Joanna Rose - English, 1952

Joanna Rose (22 November 1930 – 13 November 2021) was a graduate of Bryn Mawr College and the Shakespeare Institute, and was a founding member and driving force of the American Friends of St Hilda’s. Known for her support for humanities and the arts, Joanna was for many years the Chairman of Partisan Review, the US political and literary quarterly which published the works of many leading writers until it closed in 2003.

She was also a board member of Bay St. Theatre, Sag Harbor, New York State Council for the Humanities, CUNY Graduate Center for the Humanities; The Paper Bag Players, Fellow of New York Institute for the Humanities, and on the advisory council, Poets and Writers Inc., National Dance Institute.

Reflections on my time at St Hilda’s

I arrived in Oxford in the autumn of 1952 with two suitcases filled with clothes my mother made for an English winter (a Bryn Mawr European fellowship only went so far).  I carried a copy of Zuleika Dobson and books by my Bryn Mawr professors, Samuel Claggett Chew and Arthur Colby Sprague. The first thing I did was to buy warm tights in bright colors and tell everyone they were the fashion in America.  My second purchase was a gray duffel coat which I treasured for decades.  I felt completely at home.

After four years in an all-female college, I insisted on living in 'digs'; St. Hilda's was amenable so Tony Quinton (married to my college friend, Marcelle) found me a splendid room at 35 Museum Road near The Lamb & Flag and St.
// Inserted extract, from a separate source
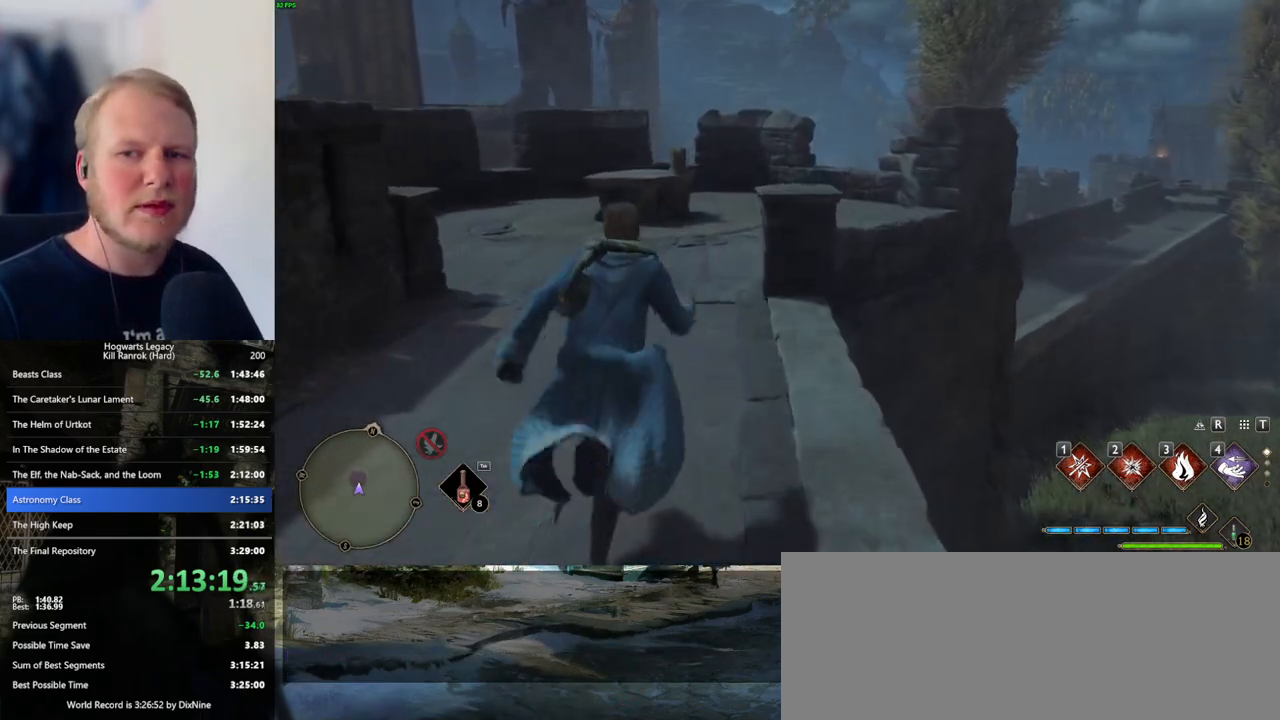
{"keys": ["w"], "mouse": [], "events": []}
Giles, not far from The Bodleian and within walking distance of the High.  My fellow boarders were David Lewis, a classics don at Christ Church, the poet John Adlard and the anthropologist John Middleton.

My tutors: Helen Gardner, brisk and incisive (18th century) and Dorothy Whitelock, gentle and romantic (Anglo Saxon).  My classmate: the poet Jenny Joseph (my friend these many decades).  Memorable lecturers: Leonard Woolley; C.S. Lewis; Basil Willey.  I recollect in detail a seminar on the poetry of the Romantics that was led by David Cecil and Wallace Robson in which the star pupil was Al Alvarez.
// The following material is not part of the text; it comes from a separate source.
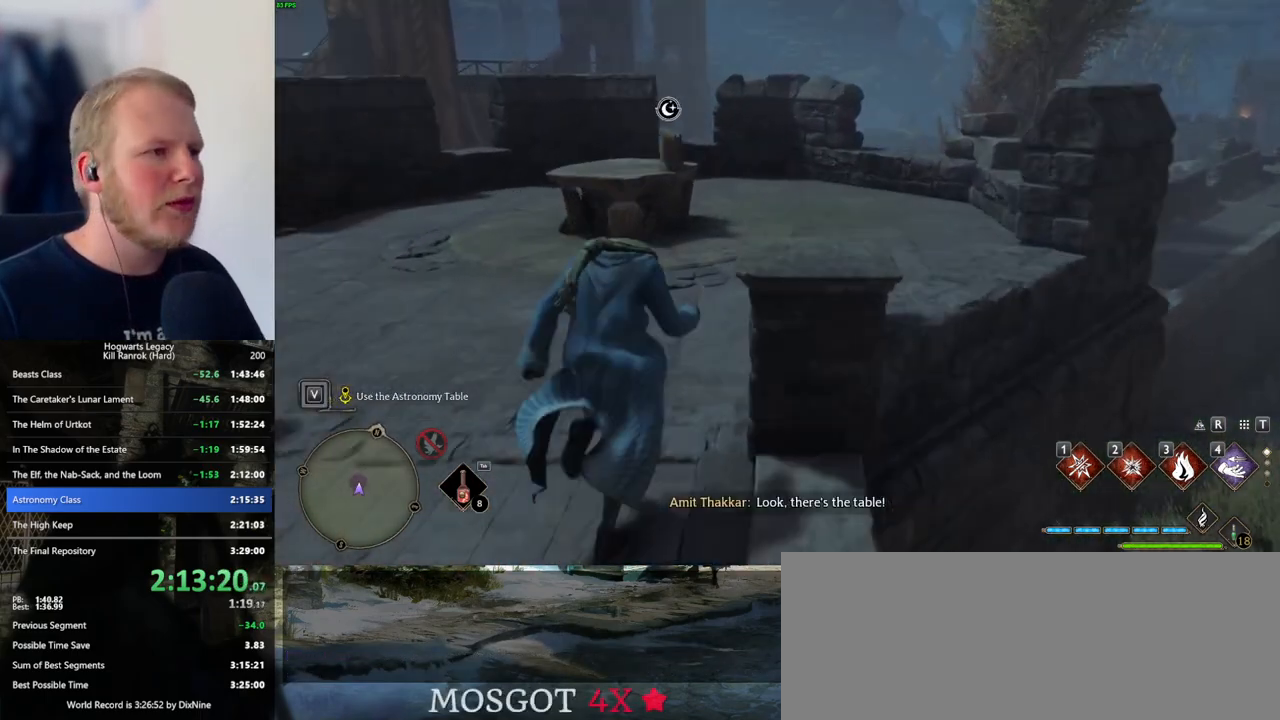
{"keys": ["f", "w"], "mouse": [], "events": [[334, "f", "down"], [384, "f", "up"], [467, "f", "down"]]}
I practically lived at Blackwell's, ate lunches at the Kemp, (an upstairs cafeteria on the Broad), and often went to Friday night gatherings at Leslie and Alice Orgel's.  There I met Catherine Freeman, still a dear friend, as are our children and grandchildren.

There were few low points.  One was when we gathered in Rhodes House on U.S. election night prepared to toast Stevenson as our new president only to find Dwight Eisenhower an easy victor.  For most of us it was our first time voting and we were stunned.

Considered a bluestocking at home, plain, outspoken and much too curious, I found that here in Oxford, I was glamorous (those red tights), different, in demand.  I soaked it all up - boat races, commem balls, heated philosophic discussions til two in the morning, serenades, picnics, even (especially) weekly tutorials.

Those were the days when Americans were prized; there were so few of us.  If the British felt contempt, they hid it well.  I was not alone in my desire to learn everything about the Oxford colleges, but I had some advantages, among them that I knew many All Souls Fellows (Isaiah Berlin had been the Flexner Lecturer at Bryn Mawr the year before).

Only the weather presented a challenge.  Once, when I had put my last shilling in the fireplace meter and was still cold, I tossed a book in the direction of a window and accidentally broke it.  Cold, damp air rushed in and realization of the cost of window repair sobered me quickly.

I remember sipping tea in The Mitre, writing poetry reviews for literary magazines, punting on the Isis, eating my first Scotch egg in a pub near the bus station, hitch-hiking to London to watch the coronation of Queen Elizabeth, spending Christmas vacation at the Gloucestershire farm of old friends, traveling during spring vacation to Morocco with a Bryn Mawr classmate.  I probably should have buried myself more in the library, but I was having too glorious a time filling my senses with this new world.  By summer, however, I felt I needed a change from a strictly academic future and wanted to consider other paths.

Oxford remains for me and, I suspect, for many overseas students of the fifties, the world as it should be, could be, and was.